SHORT EXERCISE A: In the module description, condense the paragraph beginning "(LO3) By the end of the module" into a shorter version or a list that keeps its main facts.
SHORT EXERCISE B: According to the module description, who gives the thermodynamics lectures?
SHORT EXERCISE C: Reproduce the module description word for word from "(S2) By the" to "ideal gas equation.".

The main aim of this module is to equip students with an understanding of basic kinetics and thermodynamics as they relate to chemical reactions.

(LO1) By the end of the module students should be familiar with, and be able to make appropriate use of basic ideas of energy changes in chemical reactions

(LO2) By the end of the module students should be familiar with, and be able to make appropriate use of ideas relating to the rates of chemical reactions

(LO3) By the end of the module students should have developed basic laboratory skills and be able to write simple experimental reports which include data and error analysis.

(S1) By the end of the module students will have developed their problem solving skills

(S2) By the end of the module students will have developed their organisational skills

Lecture Material

Thermodynamics [mostly energy changes in chemical reactions] (Dr Johnson)

• Ideal gas equation, including definitions/units of pressure, temperature, mole and standard conditions and use of pV=nRT and deviations from the ideal gas equation.
• The First Law of Thermodynamics: Types of thermodynamics functions. Internal energy and enthalpy; heat & work; Measurement of energy and enthalpy using calorimeters.
• Variation of enthalpy and energy with temperature.

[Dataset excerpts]
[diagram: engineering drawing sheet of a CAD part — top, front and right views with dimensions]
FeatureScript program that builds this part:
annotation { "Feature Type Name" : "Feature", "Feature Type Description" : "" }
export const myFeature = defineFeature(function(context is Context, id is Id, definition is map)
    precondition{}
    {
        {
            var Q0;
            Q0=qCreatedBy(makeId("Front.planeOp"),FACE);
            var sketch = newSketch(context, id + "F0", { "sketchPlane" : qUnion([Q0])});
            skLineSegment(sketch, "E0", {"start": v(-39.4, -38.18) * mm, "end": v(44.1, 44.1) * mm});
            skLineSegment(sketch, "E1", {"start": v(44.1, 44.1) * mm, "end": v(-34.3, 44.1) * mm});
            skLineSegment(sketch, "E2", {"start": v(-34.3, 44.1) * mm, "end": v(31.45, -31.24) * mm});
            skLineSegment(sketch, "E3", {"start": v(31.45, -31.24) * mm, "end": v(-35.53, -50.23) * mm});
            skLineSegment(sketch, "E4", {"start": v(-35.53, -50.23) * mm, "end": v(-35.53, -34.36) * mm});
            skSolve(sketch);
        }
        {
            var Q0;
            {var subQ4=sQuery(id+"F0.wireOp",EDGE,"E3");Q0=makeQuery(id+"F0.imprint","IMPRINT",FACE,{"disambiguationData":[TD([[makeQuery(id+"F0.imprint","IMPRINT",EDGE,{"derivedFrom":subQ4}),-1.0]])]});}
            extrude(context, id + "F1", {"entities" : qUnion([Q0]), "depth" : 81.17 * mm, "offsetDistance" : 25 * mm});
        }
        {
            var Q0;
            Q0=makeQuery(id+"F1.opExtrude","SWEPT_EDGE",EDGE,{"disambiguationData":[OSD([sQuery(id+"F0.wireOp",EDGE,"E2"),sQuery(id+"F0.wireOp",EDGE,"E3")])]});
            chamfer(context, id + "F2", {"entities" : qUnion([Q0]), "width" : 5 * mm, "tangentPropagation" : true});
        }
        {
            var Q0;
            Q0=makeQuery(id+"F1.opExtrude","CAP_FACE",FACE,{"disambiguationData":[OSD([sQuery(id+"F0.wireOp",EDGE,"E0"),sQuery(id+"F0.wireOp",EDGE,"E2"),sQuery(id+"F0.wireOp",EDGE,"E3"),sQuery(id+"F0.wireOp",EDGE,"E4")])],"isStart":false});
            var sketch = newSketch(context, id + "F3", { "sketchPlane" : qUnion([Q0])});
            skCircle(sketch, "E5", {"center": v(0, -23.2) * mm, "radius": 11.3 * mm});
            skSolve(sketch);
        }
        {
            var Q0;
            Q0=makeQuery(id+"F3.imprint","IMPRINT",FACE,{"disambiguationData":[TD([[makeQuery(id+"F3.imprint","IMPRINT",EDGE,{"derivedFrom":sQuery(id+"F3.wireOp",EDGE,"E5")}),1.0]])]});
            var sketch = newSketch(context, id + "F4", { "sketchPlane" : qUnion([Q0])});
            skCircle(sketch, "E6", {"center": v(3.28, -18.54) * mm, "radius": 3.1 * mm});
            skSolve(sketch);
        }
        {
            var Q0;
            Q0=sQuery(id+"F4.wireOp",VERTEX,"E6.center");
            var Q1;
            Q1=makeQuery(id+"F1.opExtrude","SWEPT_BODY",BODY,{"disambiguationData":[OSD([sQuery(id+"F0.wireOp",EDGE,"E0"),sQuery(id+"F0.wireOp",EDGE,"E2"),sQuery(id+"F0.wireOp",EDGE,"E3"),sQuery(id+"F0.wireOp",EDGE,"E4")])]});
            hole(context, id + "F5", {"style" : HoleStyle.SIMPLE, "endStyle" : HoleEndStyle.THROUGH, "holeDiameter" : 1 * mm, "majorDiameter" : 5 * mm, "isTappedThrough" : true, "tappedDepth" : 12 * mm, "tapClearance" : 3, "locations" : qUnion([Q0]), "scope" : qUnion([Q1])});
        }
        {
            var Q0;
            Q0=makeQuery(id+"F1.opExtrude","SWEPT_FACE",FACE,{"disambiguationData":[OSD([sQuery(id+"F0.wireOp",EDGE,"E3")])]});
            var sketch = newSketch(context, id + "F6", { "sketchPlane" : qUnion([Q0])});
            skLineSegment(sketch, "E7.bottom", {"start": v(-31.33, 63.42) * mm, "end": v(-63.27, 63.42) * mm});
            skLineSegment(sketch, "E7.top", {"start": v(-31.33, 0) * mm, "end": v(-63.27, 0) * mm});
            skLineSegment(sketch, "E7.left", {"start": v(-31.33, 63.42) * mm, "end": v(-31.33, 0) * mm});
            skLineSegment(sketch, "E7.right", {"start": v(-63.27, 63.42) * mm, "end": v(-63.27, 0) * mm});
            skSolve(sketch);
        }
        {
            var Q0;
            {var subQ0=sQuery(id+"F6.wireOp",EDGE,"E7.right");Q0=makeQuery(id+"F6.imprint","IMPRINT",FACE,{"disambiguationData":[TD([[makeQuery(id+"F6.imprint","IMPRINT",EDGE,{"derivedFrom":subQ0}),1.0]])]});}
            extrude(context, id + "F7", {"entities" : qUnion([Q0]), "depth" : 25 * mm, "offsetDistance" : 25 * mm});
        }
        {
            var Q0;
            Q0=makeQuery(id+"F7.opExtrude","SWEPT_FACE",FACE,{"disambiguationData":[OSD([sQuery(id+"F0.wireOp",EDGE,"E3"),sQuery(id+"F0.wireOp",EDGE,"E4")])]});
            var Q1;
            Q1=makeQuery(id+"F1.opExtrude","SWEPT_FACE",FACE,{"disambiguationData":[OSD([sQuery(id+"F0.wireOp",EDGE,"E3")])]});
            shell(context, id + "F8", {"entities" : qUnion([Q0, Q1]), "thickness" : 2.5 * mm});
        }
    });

COMPLETE ANSWER A:
By the end of the module, students should:
- have developed basic laboratory skills
- be able to write simple experimental reports that include data and error analysis

COMPLETE ANSWER B: Dr Johnson.

COMPLETE ANSWER C:
(S2) By the end of the module students will have developed their organisational skills

Lecture Material

Thermodynamics [mostly energy changes in chemical reactions] (Dr Johnson)

• Ideal gas equation, including definitions/units of pressure, temperature, mole and standard conditions and use of pV=nRT and deviations from the ideal gas equation.